USING THE INFORMATION >>
A. Answer these questions about the dplyr tutorial below:
(i) Which function chooses rows based on location?
(ii) What word does the tutorial say to read the pipe operator as?
(iii) How many rows are in the tibble produced by filtering for species "Droid"?
B. From the dplyr tutorial below, list the name of every droid shown in the output of the filter for species "Droid".
C. Translate this sentence from the dplyr tutorial below into Spanish: "All of the dplyr functions take a data frame (or tibble) as the first argument."

18 dplyr
18.1 Introduction
For more help PLEASE check out Introduction to dplyr introducing the key functionality of the dplyr package.
https://dplyr.tidyverse.org/articles/dplyr.html
Your life is about to change. For the better, even.
18.2 A Neat Resource
- RStudio’s Data Wrangling Cheat Sheet for dplyr and tidyr
18.3 Single table verbs
dplyr
aims to provide a function for each basic verb of data manipulation. These verbs can be organised into three categories based on the component of the dataset that they work with:
Rows:
-
filter()
chooses rows based on column values. -
slice()
chooses rows based on location. -
arrange()
changes the order of the rows.
Columns:
-
select()
changes whether or not a column is included. -
rename()
changes the name of columns.mutate()
changes the values of columns and creates new columns. -
relocate()
changes the order of the columns. Groups of rows: -
summarise()
collapses a group into a single row. It’s not that useful until we learn thegroup_by()
verb below.
18.4 The pipe
All of the dplyr
functions take a data frame (or tibble) as the first argument. You can use the pipe to rewrite multiple operations that you can read left-to-right, top-to-bottom (reading the pipe operator as “then”).
What is this:
%>%
?
18.5 Loading dplyr
# You should already have done this but you'll need it
install.packages("dplyr")
18.6 starwars
examples
library(dplyr)
starwars %>%
filter(species == "Droid")
#> # A tibble: 6 × 14
#> name height mass hair_color skin_color eye_color
#> <chr> <int> <dbl> <chr> <chr> <chr>
#> 1 C-3PO 167 75 <NA> gold yellow
#> 2 R2-D2 96 32 <NA> white, blue red
#> 3 R5-D4 97 32 <NA> white, red red
#> 4 IG-88 200 140 none metal red
#> 5 R4-P17 96 NA none silver, red red, blue
#> 6 BB8 NA NA none none black
#> # … with 8 more variables: birth_year <dbl>, sex <chr>,
#> # gender <chr>, homeworld <chr>, species <chr>,
#> # films <list>, vehicles <list>, starships <list>
starwars %>%
select(name, ends_with("color"))
#> # A tibble: 87 × 4
#> name hair_color skin_color eye_color
#> <chr> <chr> <chr> <chr>
#> 1 Luke Skywalker blond fair blue
#> 2 C-3PO <NA> gold yellow
#> 3 R2-D2 <NA> white, blue red
#> 4 Darth Vader none white yellow
#> 5 Leia Organa brown light brown
#> 6 Owen Lars brown, grey light blue
#> 7 Beru Whitesun lars brown light blue
#> 8 R5-D4 <NA> white, red red
#> 9 Biggs Darklighter black light brown
#> 10 Obi-Wan Kenobi auburn, white fair blue-gray
#> # … with 77 more rows
starwars %>%
mutate(name, bmi = mass / ((height / 100) ^ 2)) %>%
select(name:mass, bmi)

[Extracted data entries]
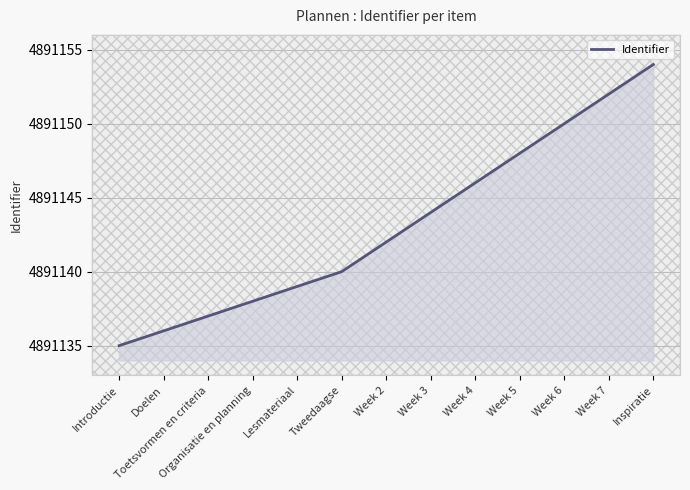

Rank the categories by value from highest to lowest.

Inspiratie, Week 7, Week 6, Week 5, Week 4, Week 3, Week 2, Tweedaagse, Lesmateriaal, Organisatie en planning, Toetsvormen en criteria, Doelen, Introductie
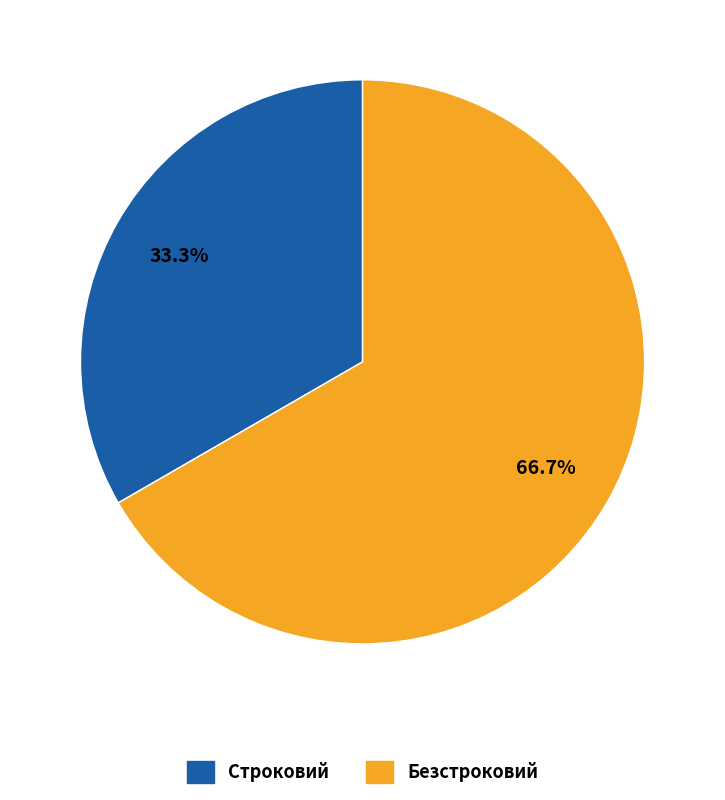

What percentage is the Строковий slice, to the nearest percent?

33%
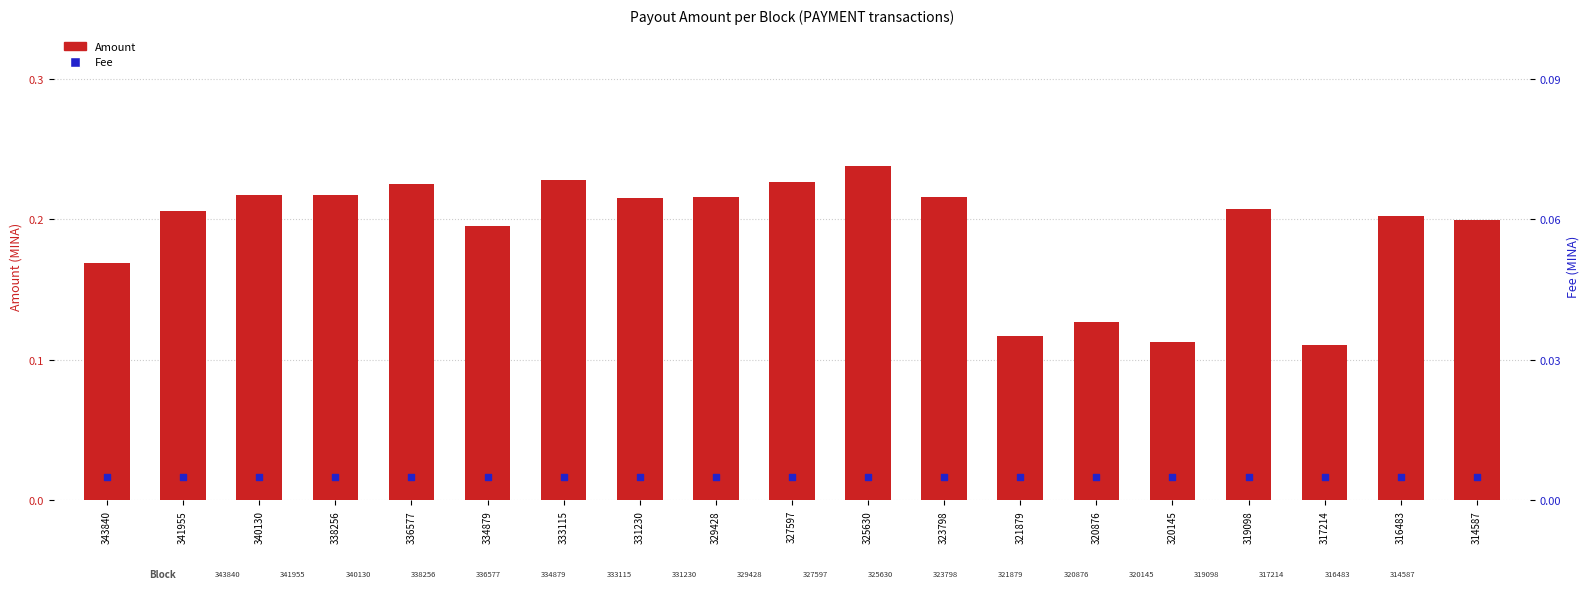

Which series contains the lowest Y value?

Fee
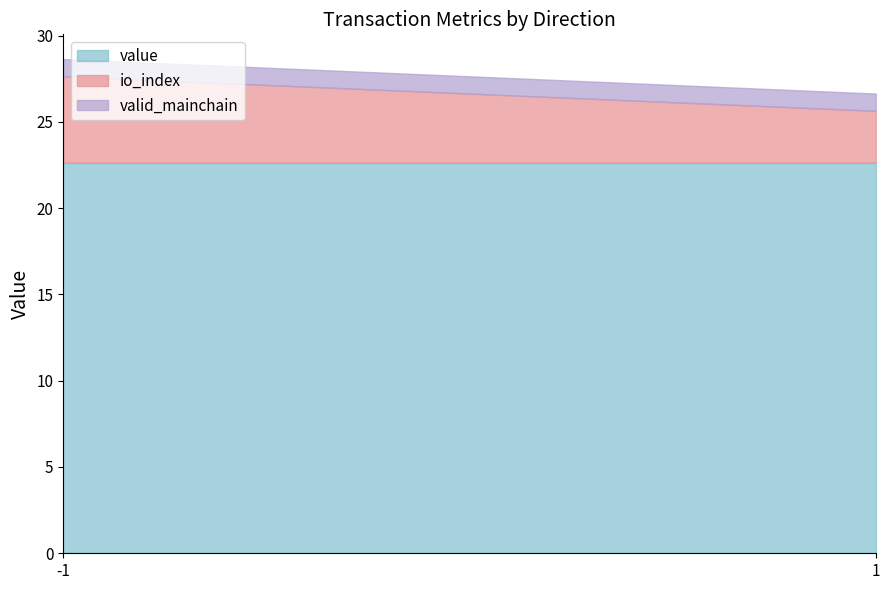

What is the sum of all valid_mainchain values?

2.0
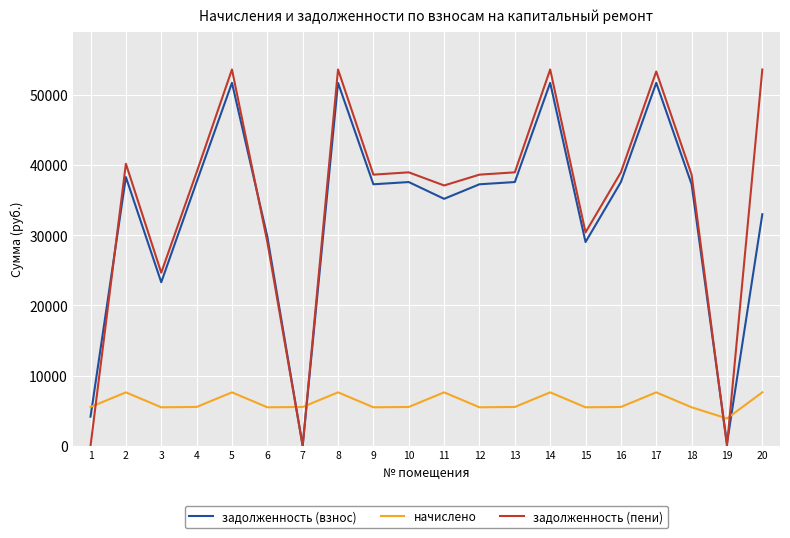

How many lines are shown in the chart?

3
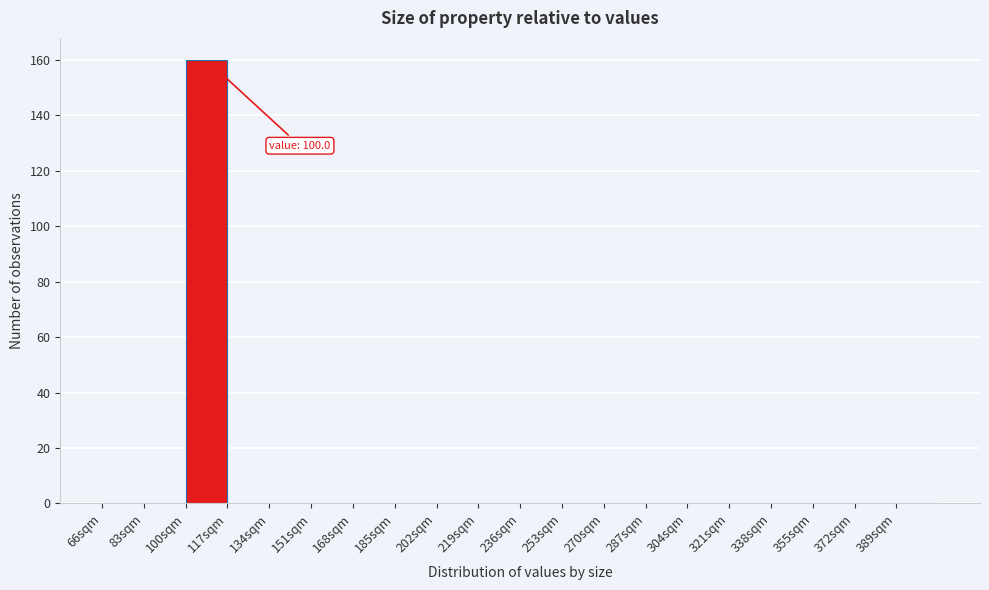

Which range on the x-axis has the tallest bar?

100 to 117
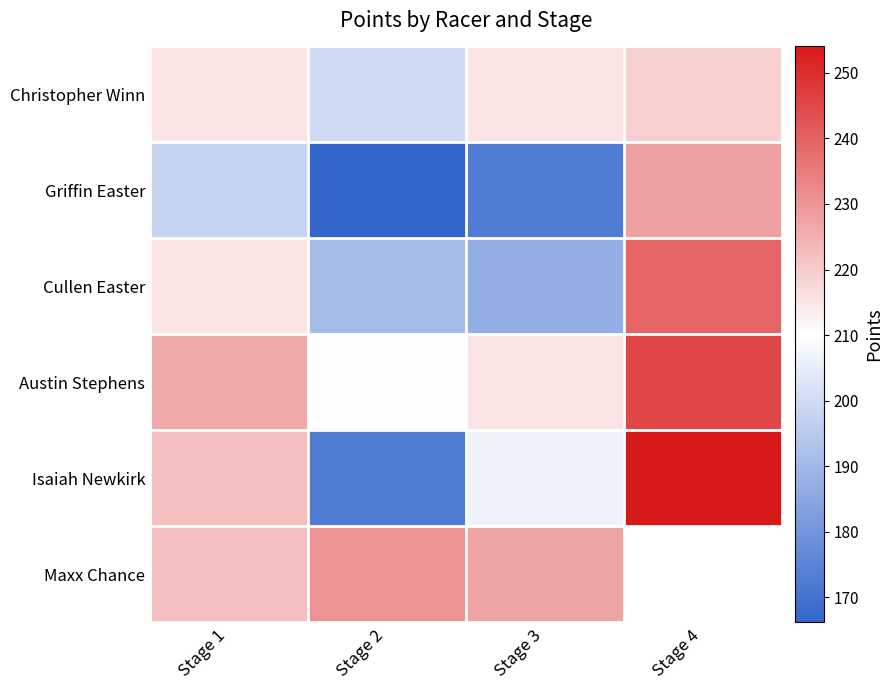

Which series changed the most between Stage 1 and Stage 3?

Cullen Easter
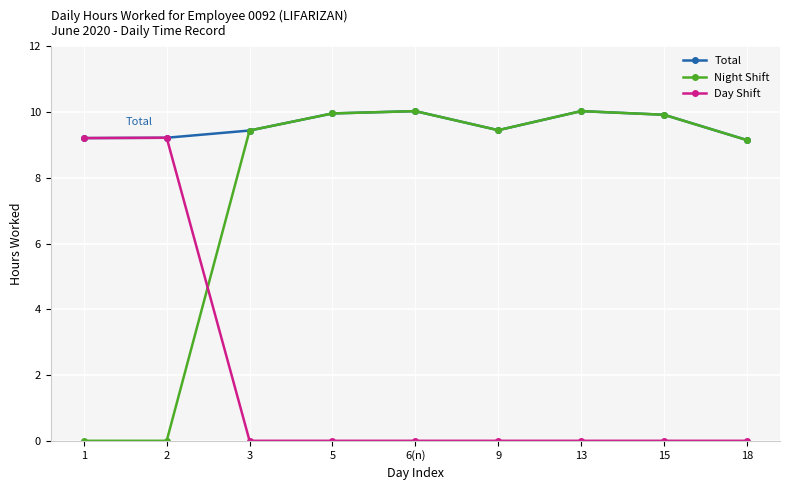

The value of Total at 6(n) is 2.4. True or false?

False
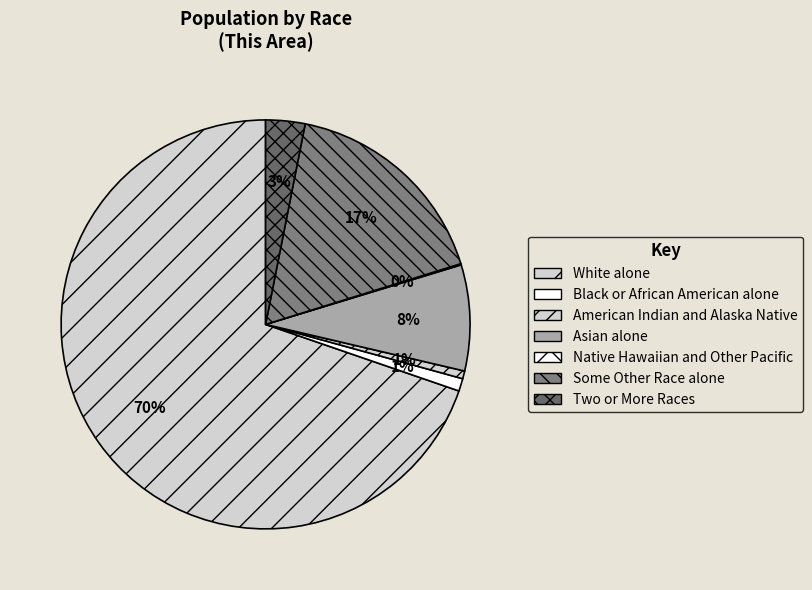

Combined, what portion of the pie is American Indian and Alaska Native and Some Other Race alone?

17.7%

EXERCISE ANSWERS >>
A.
(i) slice()
(ii) "then"
(iii) 6

B. C-3PO, R2-D2, R5-D4, IG-88, R4-P17, BB8

C. Todas las funciones de dplyr toman un data frame (o tibble) como primer argumento.